### YOUR GOAL
Reproduce, character for character, the stretch of the data from its very first line through the line containing "Unités avec un étage de compression", including both of those lines.

### SOURCE RECORDS
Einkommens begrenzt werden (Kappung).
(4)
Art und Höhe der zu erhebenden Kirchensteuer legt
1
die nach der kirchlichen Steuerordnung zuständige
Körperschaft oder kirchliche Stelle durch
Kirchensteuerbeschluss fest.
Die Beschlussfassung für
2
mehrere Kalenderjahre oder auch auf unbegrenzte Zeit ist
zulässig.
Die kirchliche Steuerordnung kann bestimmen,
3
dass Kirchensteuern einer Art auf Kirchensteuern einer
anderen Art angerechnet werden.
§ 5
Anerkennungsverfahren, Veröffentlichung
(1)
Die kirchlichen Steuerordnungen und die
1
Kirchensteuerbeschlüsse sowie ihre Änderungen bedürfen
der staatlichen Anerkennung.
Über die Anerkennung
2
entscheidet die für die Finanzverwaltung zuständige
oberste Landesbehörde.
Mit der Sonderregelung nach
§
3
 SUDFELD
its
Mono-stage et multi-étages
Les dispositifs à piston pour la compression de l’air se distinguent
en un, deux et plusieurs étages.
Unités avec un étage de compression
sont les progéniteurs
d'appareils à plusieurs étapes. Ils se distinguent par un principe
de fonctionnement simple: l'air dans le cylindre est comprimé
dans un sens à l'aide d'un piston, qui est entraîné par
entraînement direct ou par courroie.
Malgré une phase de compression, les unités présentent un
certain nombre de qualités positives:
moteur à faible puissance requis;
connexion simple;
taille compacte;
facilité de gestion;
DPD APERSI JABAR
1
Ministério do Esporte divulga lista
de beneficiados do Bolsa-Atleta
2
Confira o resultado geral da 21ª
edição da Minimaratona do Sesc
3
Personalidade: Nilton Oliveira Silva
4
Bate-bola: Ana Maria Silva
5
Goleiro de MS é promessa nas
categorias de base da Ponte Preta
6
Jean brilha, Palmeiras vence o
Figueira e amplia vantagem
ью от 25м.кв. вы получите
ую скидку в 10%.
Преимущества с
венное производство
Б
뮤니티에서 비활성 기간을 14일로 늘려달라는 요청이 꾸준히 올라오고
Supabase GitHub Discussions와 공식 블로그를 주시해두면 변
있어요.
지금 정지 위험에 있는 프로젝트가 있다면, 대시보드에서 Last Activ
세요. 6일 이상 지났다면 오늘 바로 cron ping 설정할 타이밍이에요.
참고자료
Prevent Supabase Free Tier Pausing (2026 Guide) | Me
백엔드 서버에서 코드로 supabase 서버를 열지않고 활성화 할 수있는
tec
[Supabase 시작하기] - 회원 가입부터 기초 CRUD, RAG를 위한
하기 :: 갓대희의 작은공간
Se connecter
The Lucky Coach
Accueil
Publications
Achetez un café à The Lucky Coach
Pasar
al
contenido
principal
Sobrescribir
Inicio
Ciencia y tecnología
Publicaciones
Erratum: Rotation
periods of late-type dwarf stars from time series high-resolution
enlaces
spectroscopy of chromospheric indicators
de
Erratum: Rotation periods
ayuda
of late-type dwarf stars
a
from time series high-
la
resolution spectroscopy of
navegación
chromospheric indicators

### YOUR RESPONSE
Einkommens begrenzt werden (Kappung).
(4)
Art und Höhe der zu erhebenden Kirchensteuer legt
1
die nach der kirchlichen Steuerordnung zuständige
Körperschaft oder kirchliche Stelle durch
Kirchensteuerbeschluss fest.
Die Beschlussfassung für
2
mehrere Kalenderjahre oder auch auf unbegrenzte Zeit ist
zulässig.
Die kirchliche Steuerordnung kann bestimmen,
3
dass Kirchensteuern einer Art auf Kirchensteuern einer
anderen Art angerechnet werden.
§ 5
Anerkennungsverfahren, Veröffentlichung
(1)
Die kirchlichen Steuerordnungen und die
1
Kirchensteuerbeschlüsse sowie ihre Änderungen bedürfen
der staatlichen Anerkennung.
Über die Anerkennung
2
entscheidet die für die Finanzverwaltung zuständige
oberste Landesbehörde.
Mit der Sonderregelung nach
§
3
 SUDFELD
its
Mono-stage et multi-étages
Les dispositifs à piston pour la compression de l’air se distinguent
en un, deux et plusieurs étages.
Unités avec un étage de compression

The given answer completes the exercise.